I am running the code in Ubuntu 24.04 LTS, and the version info is

julia> versioninfo()
Julia Version 1.11.3
Commit d63adeda50d (2025-01-21 19:42 UTC)
Build Info:
  Official https://julialang.org/ release
Platform Info:
  OS: Linux (x86_64-linux-gnu)
  CPU: 32 × 13th Gen Intel(R) Core(TM) i9-13900KF
  WORD_SIZE: 64
  LLVM: libLLVM-16.0.6 (ORCJIT, alderlake)
Threads: 32 default, 0 interactive, 16 GC (on 32 virtual cores)
Environment:
  JULIA_EDITOR = code
  JULIA_VSCODE_REPL = 1

I assume that this behavior is not desired, and I would like to know why this is happening and if there is some quick workaround, because I imagine this error would require some fix.

2 Likes

Please provide a reproducable example when raising issues. We do not have your Kee matrix so cannot run this ourselves.

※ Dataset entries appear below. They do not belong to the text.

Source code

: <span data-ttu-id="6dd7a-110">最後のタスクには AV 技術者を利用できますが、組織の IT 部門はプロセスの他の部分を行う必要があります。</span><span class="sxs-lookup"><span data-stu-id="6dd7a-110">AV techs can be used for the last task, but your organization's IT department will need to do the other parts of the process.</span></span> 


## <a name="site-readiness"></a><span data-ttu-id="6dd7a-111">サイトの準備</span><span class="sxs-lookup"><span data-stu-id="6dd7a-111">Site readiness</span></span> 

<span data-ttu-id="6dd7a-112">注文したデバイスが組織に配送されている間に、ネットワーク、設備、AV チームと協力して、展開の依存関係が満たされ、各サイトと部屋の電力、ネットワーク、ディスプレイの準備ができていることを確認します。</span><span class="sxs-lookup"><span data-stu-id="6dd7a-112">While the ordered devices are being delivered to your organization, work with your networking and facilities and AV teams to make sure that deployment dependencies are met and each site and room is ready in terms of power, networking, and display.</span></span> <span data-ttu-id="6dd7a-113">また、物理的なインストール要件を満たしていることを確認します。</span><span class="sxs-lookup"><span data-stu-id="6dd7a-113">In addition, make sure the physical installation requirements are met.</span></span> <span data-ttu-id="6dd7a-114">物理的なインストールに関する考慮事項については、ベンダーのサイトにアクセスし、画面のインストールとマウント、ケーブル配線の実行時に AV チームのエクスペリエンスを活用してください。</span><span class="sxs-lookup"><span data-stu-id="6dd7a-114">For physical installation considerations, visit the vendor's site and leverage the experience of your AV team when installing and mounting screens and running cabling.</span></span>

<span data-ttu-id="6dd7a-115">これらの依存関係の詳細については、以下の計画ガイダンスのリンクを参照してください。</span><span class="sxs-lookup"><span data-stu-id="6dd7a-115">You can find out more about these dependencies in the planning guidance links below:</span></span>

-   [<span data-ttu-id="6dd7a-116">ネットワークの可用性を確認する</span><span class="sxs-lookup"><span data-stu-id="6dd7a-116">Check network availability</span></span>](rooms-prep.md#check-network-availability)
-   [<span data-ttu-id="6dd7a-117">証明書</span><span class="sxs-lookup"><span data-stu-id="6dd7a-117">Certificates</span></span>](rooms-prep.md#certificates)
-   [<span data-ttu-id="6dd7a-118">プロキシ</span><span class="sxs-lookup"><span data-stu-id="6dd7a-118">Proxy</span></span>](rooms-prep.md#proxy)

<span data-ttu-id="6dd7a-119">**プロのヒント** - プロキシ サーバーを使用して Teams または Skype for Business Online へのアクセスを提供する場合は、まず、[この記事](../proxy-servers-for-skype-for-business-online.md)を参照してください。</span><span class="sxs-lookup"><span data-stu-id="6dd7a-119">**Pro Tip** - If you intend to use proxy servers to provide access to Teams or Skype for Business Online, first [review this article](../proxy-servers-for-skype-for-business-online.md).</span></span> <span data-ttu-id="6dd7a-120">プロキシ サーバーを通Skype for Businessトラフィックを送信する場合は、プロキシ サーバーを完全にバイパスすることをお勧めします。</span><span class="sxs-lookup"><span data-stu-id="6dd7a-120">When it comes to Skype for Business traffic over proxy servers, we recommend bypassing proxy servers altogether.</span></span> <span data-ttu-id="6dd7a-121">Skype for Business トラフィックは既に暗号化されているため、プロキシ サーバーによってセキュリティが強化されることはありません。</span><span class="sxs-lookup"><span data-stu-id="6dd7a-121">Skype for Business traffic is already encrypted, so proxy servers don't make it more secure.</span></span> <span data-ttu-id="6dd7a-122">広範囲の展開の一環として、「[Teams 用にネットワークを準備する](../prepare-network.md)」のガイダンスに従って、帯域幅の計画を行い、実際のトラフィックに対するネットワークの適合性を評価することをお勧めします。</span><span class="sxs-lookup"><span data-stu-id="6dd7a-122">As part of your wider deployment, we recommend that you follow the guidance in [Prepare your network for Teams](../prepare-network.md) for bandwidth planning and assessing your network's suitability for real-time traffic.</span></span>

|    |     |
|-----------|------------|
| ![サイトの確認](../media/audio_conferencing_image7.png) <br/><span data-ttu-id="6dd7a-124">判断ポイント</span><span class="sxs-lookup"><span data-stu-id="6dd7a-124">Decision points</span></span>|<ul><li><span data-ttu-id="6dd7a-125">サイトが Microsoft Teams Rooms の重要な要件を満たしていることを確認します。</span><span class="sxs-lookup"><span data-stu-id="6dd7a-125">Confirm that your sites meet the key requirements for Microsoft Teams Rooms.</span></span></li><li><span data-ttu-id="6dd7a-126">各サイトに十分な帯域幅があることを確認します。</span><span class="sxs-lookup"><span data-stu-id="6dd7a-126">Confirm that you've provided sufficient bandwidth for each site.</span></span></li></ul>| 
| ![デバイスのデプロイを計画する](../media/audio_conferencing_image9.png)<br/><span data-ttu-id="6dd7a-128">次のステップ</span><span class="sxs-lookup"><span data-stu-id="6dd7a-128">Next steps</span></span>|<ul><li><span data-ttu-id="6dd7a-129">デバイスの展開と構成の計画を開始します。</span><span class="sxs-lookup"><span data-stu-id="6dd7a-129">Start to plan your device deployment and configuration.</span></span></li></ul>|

I was able to reproduce this (or something similar) anyway:

julia> versioninfo()
Julia Version 1.11.6
Commit 9615af0f269 (2025-07-09 12:58 UTC)
Build Info:
  Official https://julialang.org/ release
Platform Info:
  OS: Linux (x86_64-linux-gnu)
  CPU: 32 × Intel(R) Core(TM) i9-14900
  WORD_SIZE: 64
  LLVM: libLLVM-16.0.6 (ORCJIT, alderlake)
Threads: 1 default, 0 interactive, 1 GC (on 32 virtual cores)

julia> using LinearAlgebra, SparseArrays

julia> X = sprandn(10000, 10000, 0.01); A = X'*X;

julia> for i in 1:100; @show i; cholesky(A); end
i = 1
i = 2
# ...
i = 14 # usually doesn't make it to 30

[process exited with code 1 (0x00000001)]
You can now close this terminal with Ctrl+D, or press Enter to restart.

Note that the Cholesky factorization of this A is fully dense (or extremely close to it, in any case). Presumably the original poster has something with better structure.

In different runs it would either Killed out of Julia back to my WSL terminal or kill the whole terminal process like above. In one case it wrecked my WSL so hard that I had to reboot it.

I also tried with a much smaller X = sprandn(1000, 1000, 0.01) and that managed to go tens of thousands of iterations without failure, so this might be limited to larger inputs.

Sorry for not providing the matrix Kee, I was hoping that from the error message the issue could be resolved.

Actually, after some additional explorations where I tried also the Pardiso library, I found that a similar problem was also present. This, and some advice from the SparseArrays developers, made me think that maybe there was something wrong with my computer. I tried the same code in my lapton and it was working fine.

In the end, it resulted that my RAM from the original computer is faulty, and that is what was causing the segmentation faults. I think that the error you are reproducing could be running out of memory, try adding GC.gc() after each factorization to verify that it is the case, because I am pretty sure this is not the same error I was having.